Mereka pun berpendapat, penggunaan listrik secara langsung memang efisien, tetapi membutuhkan penemuan lebih baru pada jenis mobil dan sistem pemanas.

Penggunana listrik untuk membuat hidrogen dari air, dan kemudian menggunakan karbon dioksida untuk membuat bahan bakar lain, dapat menghasilkan pengganti kekurangan dari bahan bakar fosil.

Kendati demikian, pengembangan lewat reaksi kimia itu tidak dapat dilakukan dalam skala yang lebih besar untuk mengatasi darurat iklim tepat waktu.

Dalam laporan itu, mereka menulis pengembangan dalam teknologi dan pajak karbon yang meningkat cepat adalah jawaban untuk target batas emsisi global itu.

“Karena itu, kita harus memprioritaskan bahan bakar berbasis hidrogen yang berharga itu untuk hal-hal yang sangat diperlukan: penerbangan jarak jauh, bahan baku dalam produksi kimia, dan produksi baja,” sarannya.

Cara terbaik untuk menggunakan BBH demi mewujudkan target batas emisi global adalah elektrifikasi yang harus didihulukan untuk memastikan masa depan yang aman, terang para peneliti.

Baca Juga: Mobil Listrik Tesla Melesat ke Antariksa

Awan jamur hasil dari uji coba bom hidrogen AS di Kepulauan Bikini, 1 Maret 1954. (Wikimedia Commons)

Mereka menghitung, bahwa produksi dan hasil pembakaran BBH di ketel gas rumahan dapat membutuhkan enam hingga 14 lebih banyak listrik daripada pompa pemanas yang memberikan kehangatan yang sama.

Penyebabnya, ada energi yang terbuang sia-sia untuk memproduksi hidrogen, yang kemudian jadi listrik, hingga ke proses pembakaran.

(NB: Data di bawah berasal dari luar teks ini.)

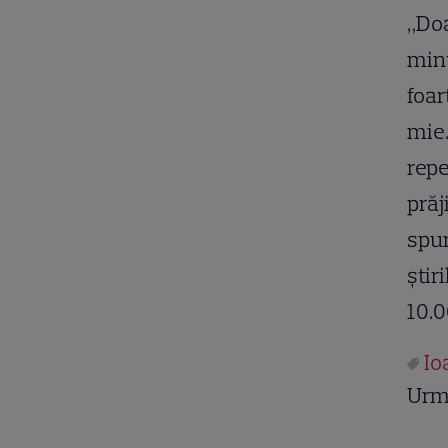
„Doa
minu
foar
mie.
repe
prăj
spun
știr
10.0
Io
Urm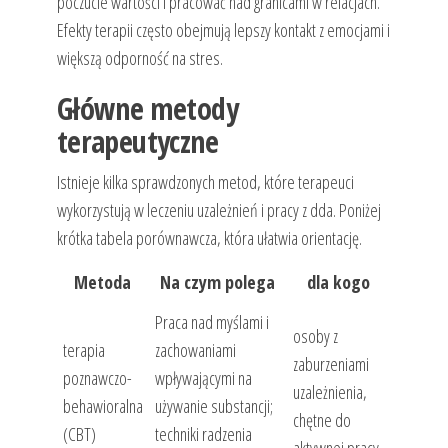
poczucie wartości i pracować nad granicami w relacjach.
Efekty terapii często obejmują lepszy kontakt z emocjami i
większą odporność na stres.
Główne metody
terapeutyczne
Istnieje kilka sprawdzonych metod, które terapeuci
wykorzystują w leczeniu uzależnień i pracy z dda. Poniżej
krótka tabela porównawcza, która ułatwia orientację.
Metoda
Na czym polega
dla kogo
Praca nad myślami i
osoby z
terapia
zachowaniami
zaburzeniami
poznawczo-
wpływającymi na
uzależnienia,
behawioralna
używanie substancji;
chętne do
(CBT)
techniki radzenia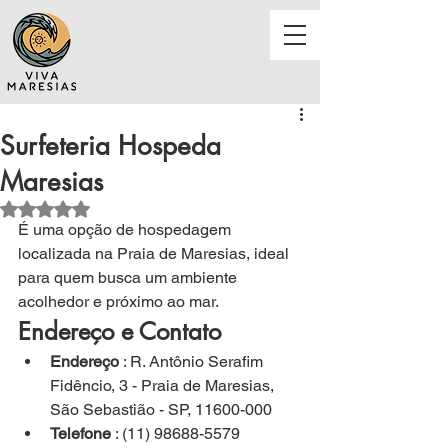
Surfeteria Hospeda
Maresias
Avaliado com NaN de 5 estrelas.
É 
uma opção de hospedagem 
localizada na Praia de Maresias, ideal 
para quem busca um ambiente 
acolhedor e próximo ao mar.
Endereço e Contato
Endereço
 : R. Antônio Serafim 
Fidêncio, 3 - Praia de Maresias, 
São Sebastião - SP, 11600-000
Telefone
 : (11) 98688-5579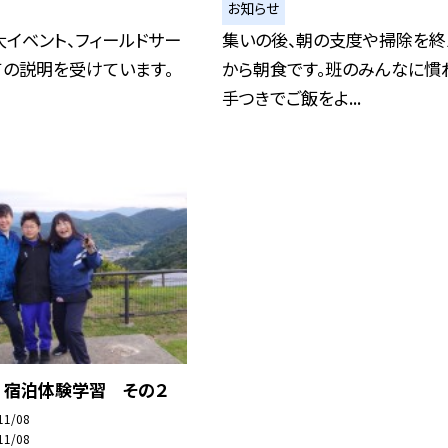
お知らせ
イベント、フィールドサー
集いの後、朝の支度や掃除を終
ての説明を受けています。
から朝食です。班のみんなに慣
手つきでご飯をよ...
 宿泊体験学習 その２
11/08
11/08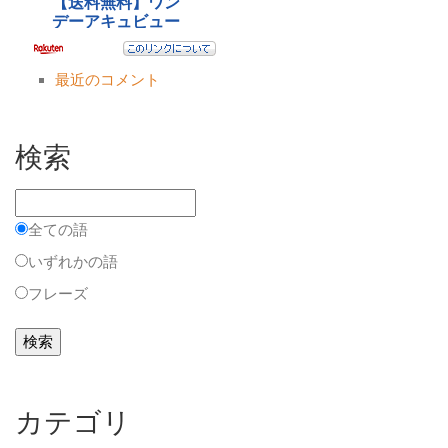
最近のコメント
検索
全ての語
いずれかの語
フレーズ
カテゴリ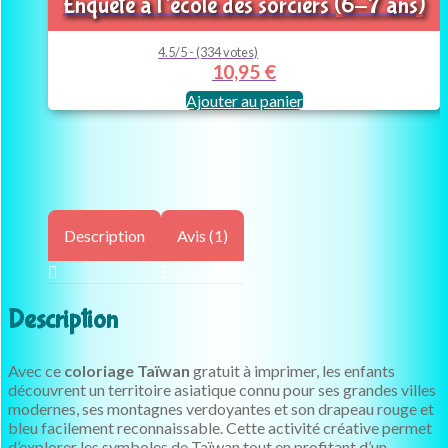
Enquête à l’école des sorciers (6-7 ans)
4.5/5 - (334 votes)
10,95
€
Ajouter au panier
Description
Avis (1)
Description
Avec ce
coloriage Taïwan
gratuit à imprimer, les enfants
découvrent un territoire asiatique connu pour ses grandes villes
modernes, ses montagnes verdoyantes et son drapeau rouge et
bleu facilement reconnaissable. Cette activité créative permet
d’explorer les symboles de Taïwan tout en profitant d’un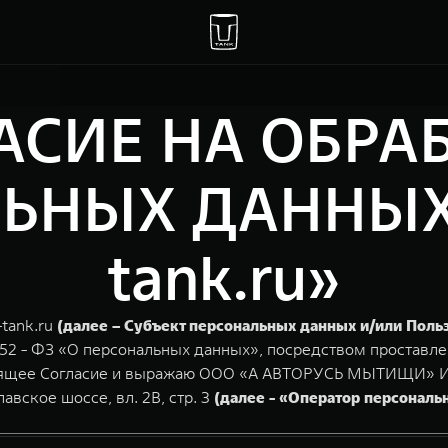
АСИЕ НА ОБРА
ЬНЫХ ДАННЫХ «
tank.ru»
-tank.ru
(далее – Субъект персональных данных и/или Поль
152 - ФЗ «О персональных данных», посредством проставле
стоящее Согласие и выражаю ООО «А АВТОРУСЬ МЫТИЩИ» ИН
авское шоссе, вл. 2В, стр. 3
(далее - «Оператор персональ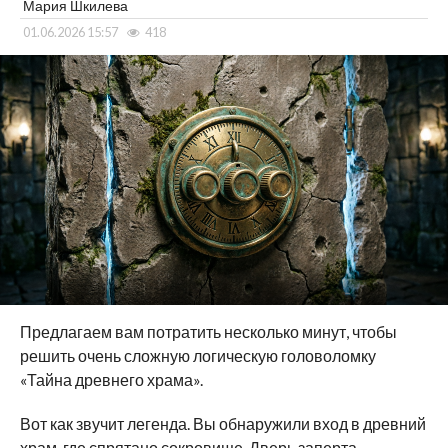
Мария Шкилева
01.06.2026 15:57
418
Предлагаем вам потратить несколько минут, чтобы
решить очень сложную логическую головоломку
«Тайна древнего храма».
Вот как звучит легенда. Вы обнаружили вход в древний
храм, где спрятано сокровище. Дверь заперта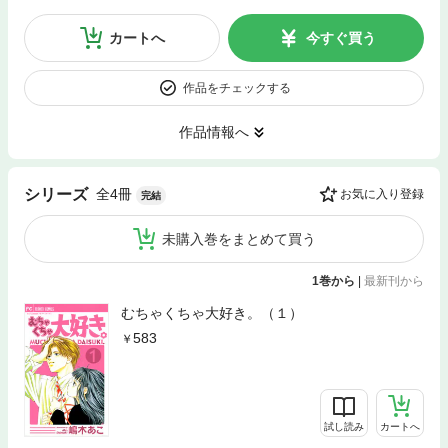
カートへ
今すぐ買う
作品をチェックする
作品情報へ
全4冊
シリーズ
お気に入り登録
完結
未購入巻をまとめて買う
1巻から
|
最新刊から
むちゃくちゃ大好き。（１）
583
試し読み
カートへ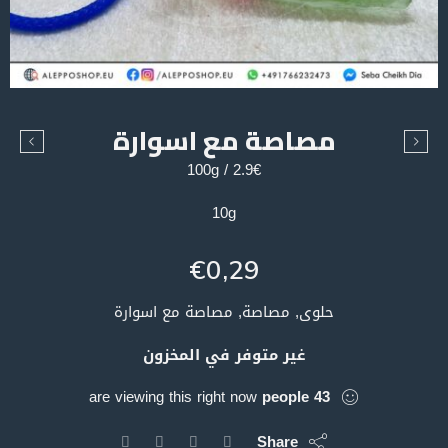
مصاصة مع اسوارة
2.9€ / 100g
10g
€
0,29
حلوى, مصاصة, مصاصة مع اسوارة
غير متوفر في المخزون
are viewing this right now
people
43
Share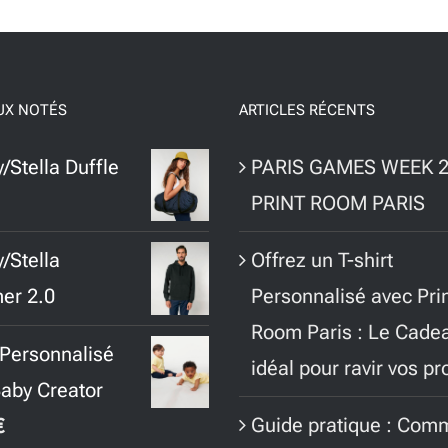
UX NOTÉS
ARTICLES RÉCENTS
/Stella Duffle
PARIS GAMES WEEK 2
PRINT ROOM PARIS
Offrez un T-shirt
/Stella
Personnalisé avec Pri
er 2.0
Room Paris : Le Cade
t Personnalisé
idéal pour ravir vos p
aby Creator
Guide pratique : Com
€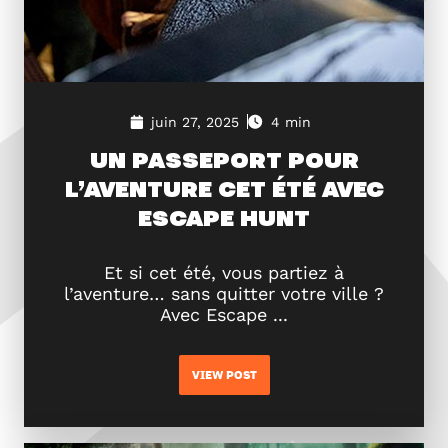
juin 27, 2025
4 min
UN PASSEPORT POUR
L’AVENTURE CET ÉTÉ AVEC
ESCAPE HUNT
Et si cet été, vous partiez à
l’aventure… sans quitter votre ville ?
Avec Escape ...
VIEW POST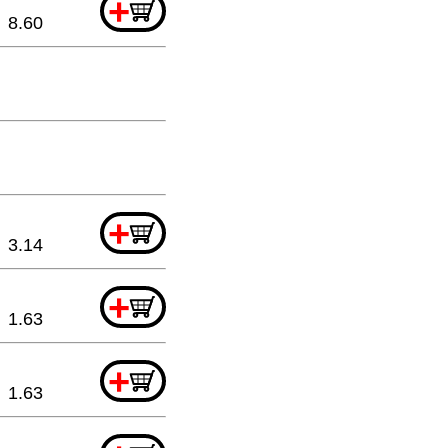
+
8.60
+
3.14
+
1.63
+
1.63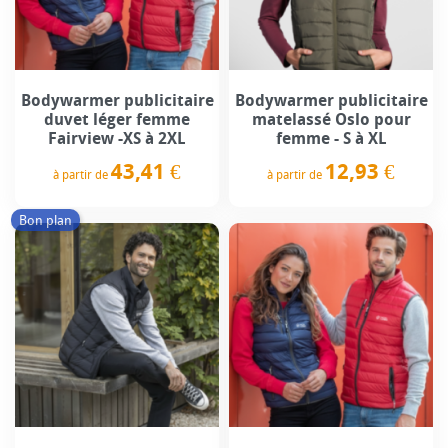
Bodywarmer publicitaire
Bodywarmer publicitaire
duvet léger femme
matelassé Oslo pour
Fairview -XS à 2XL
femme - S à XL
43,41 €
12,93 €
à partir de
à partir de
Prix
Prix
Bon plan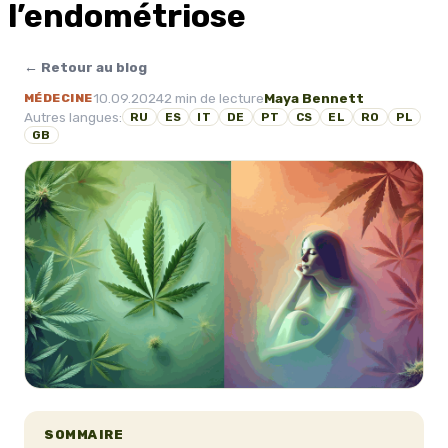
l’endométriose
← Retour au blog
10.09.2024
2 min de lecture
Maya Bennett
MÉDECINE
Autres langues:
RU
ES
IT
DE
PT
CS
EL
RO
PL
GB
SOMMAIRE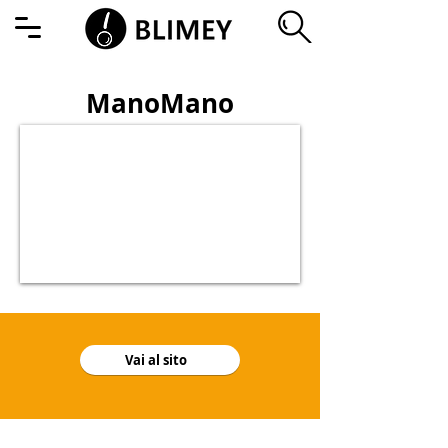
ManoMano
Vai al sito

Sedangkan mobil energi listrik, penggunaan e-fuelnya justru cenderung lima kali lebih banyk daripada yang dibutuhkan untuk mobil bertenaga baterai.

"Saat ini kita jauh dari 100% listrik terbarukan. Jika diproduksi dengan campuran listrik saat ini [di Eropa], BBH akan meningkatkan--bukan menurunkan--emisi gas rumah kaca, [dibandingkan dengan] penggunaan bahan bakar fosil," papar para peneliti.

“Namun, ini juga dapat jadi momentum yang kuat sebagai solusi skala besar dan jangka panjang untuk dekarbonisasi jaringan gas.”